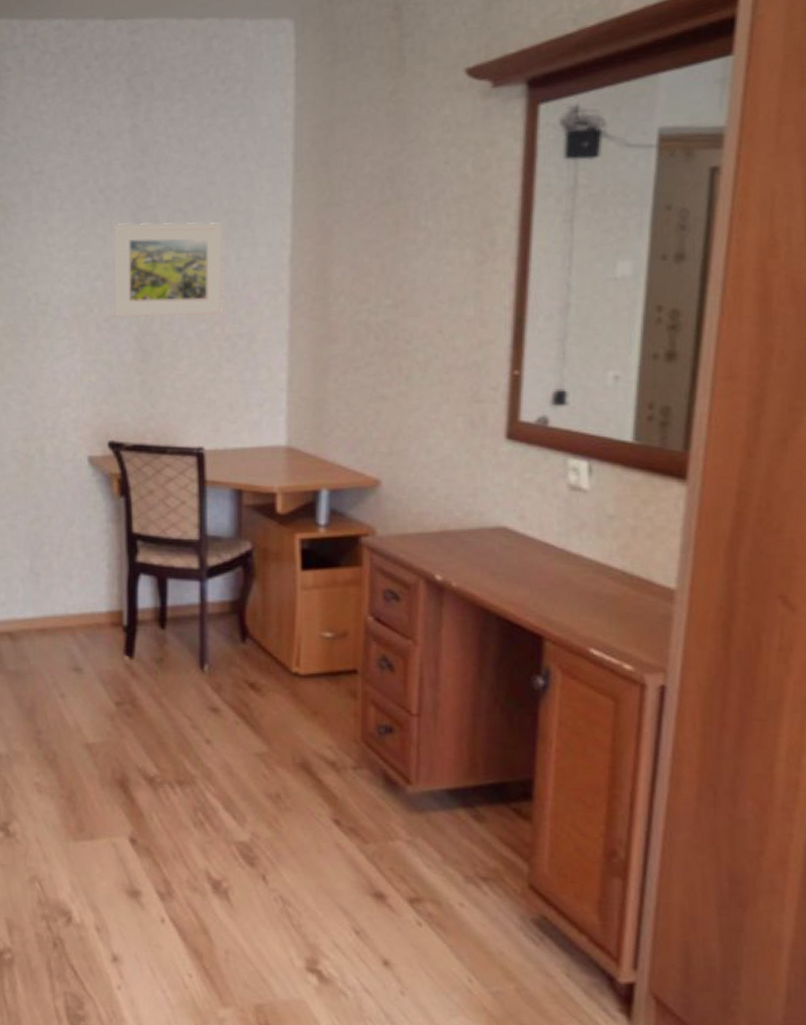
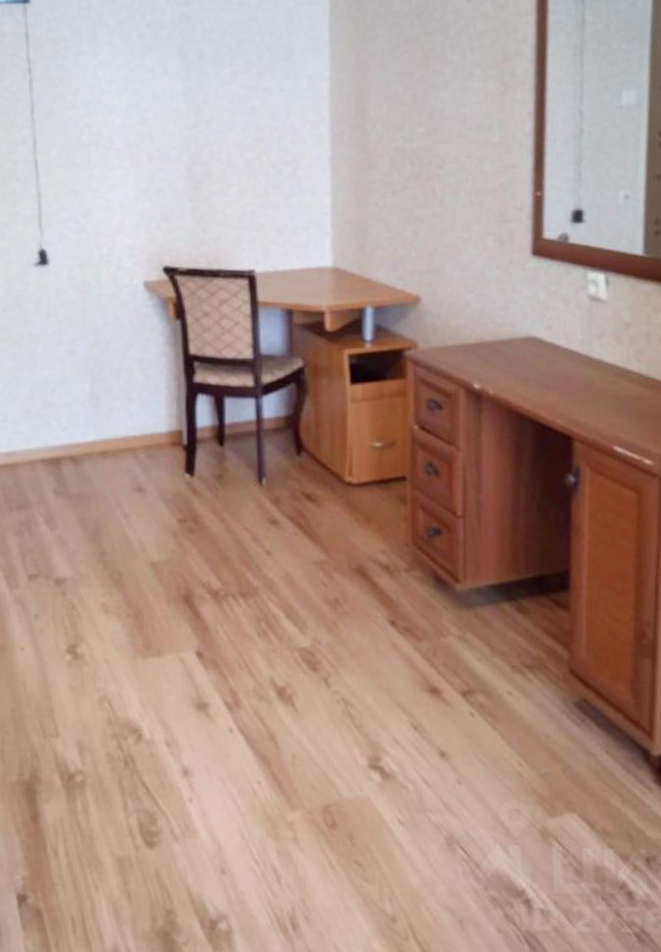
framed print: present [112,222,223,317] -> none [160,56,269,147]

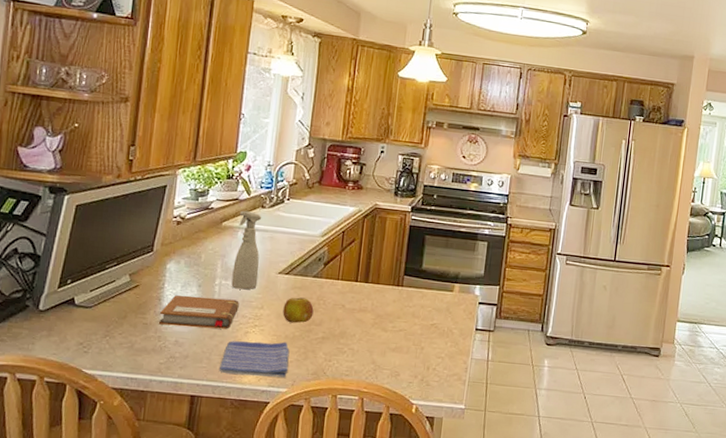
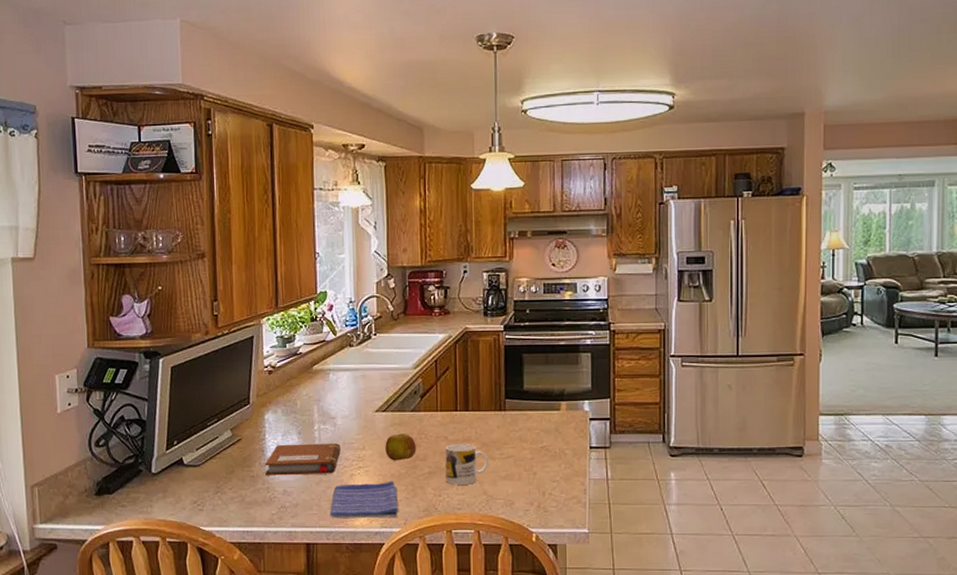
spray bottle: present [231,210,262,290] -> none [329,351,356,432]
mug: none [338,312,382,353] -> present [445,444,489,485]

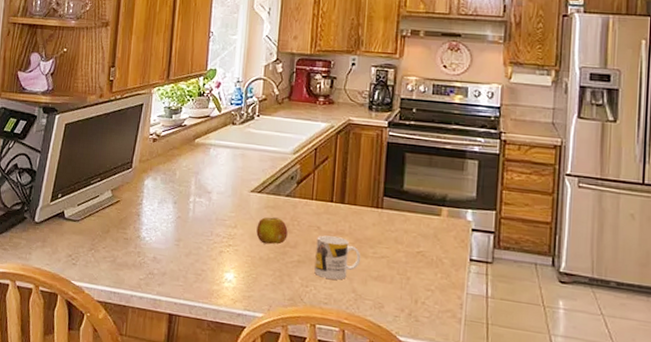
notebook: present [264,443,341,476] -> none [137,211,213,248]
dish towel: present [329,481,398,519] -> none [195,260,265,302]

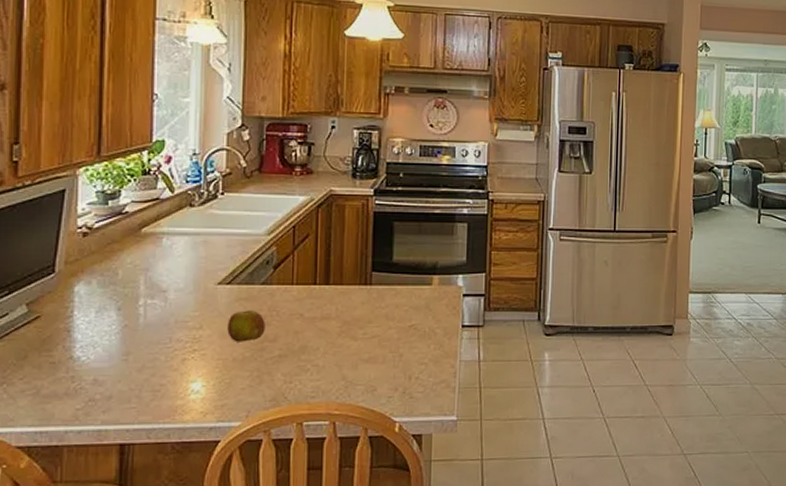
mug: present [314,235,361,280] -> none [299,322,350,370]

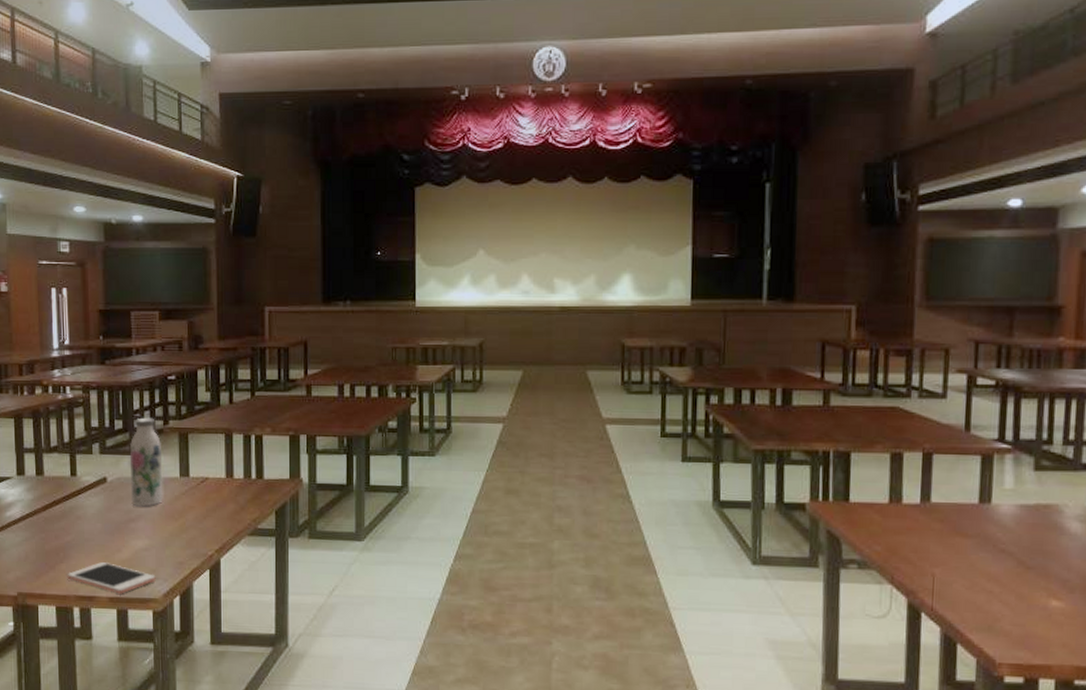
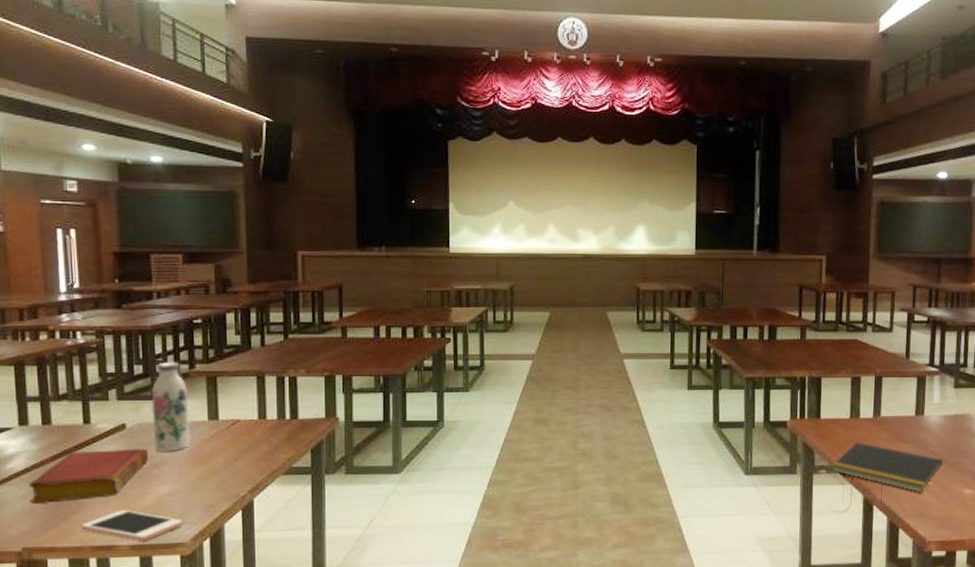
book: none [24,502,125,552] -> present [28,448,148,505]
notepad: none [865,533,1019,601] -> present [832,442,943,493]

#### WHAT THE TASK ASKS:
Omit the pictures, then copy out all the data exactly as it stands.

#### ANSWER TO THIS EXERCISE:
framed print: present [112,222,223,317] -> none [160,56,269,147]

spray bottle: present [231,210,262,290] -> none [329,351,356,432]
mug: none [338,312,382,353] -> present [445,444,489,485]

notebook: present [264,443,341,476] -> none [137,211,213,248]
dish towel: present [329,481,398,519] -> none [195,260,265,302]

mug: present [314,235,361,280] -> none [299,322,350,370]

book: none [24,502,125,552] -> present [28,448,148,505]
notepad: none [865,533,1019,601] -> present [832,442,943,493]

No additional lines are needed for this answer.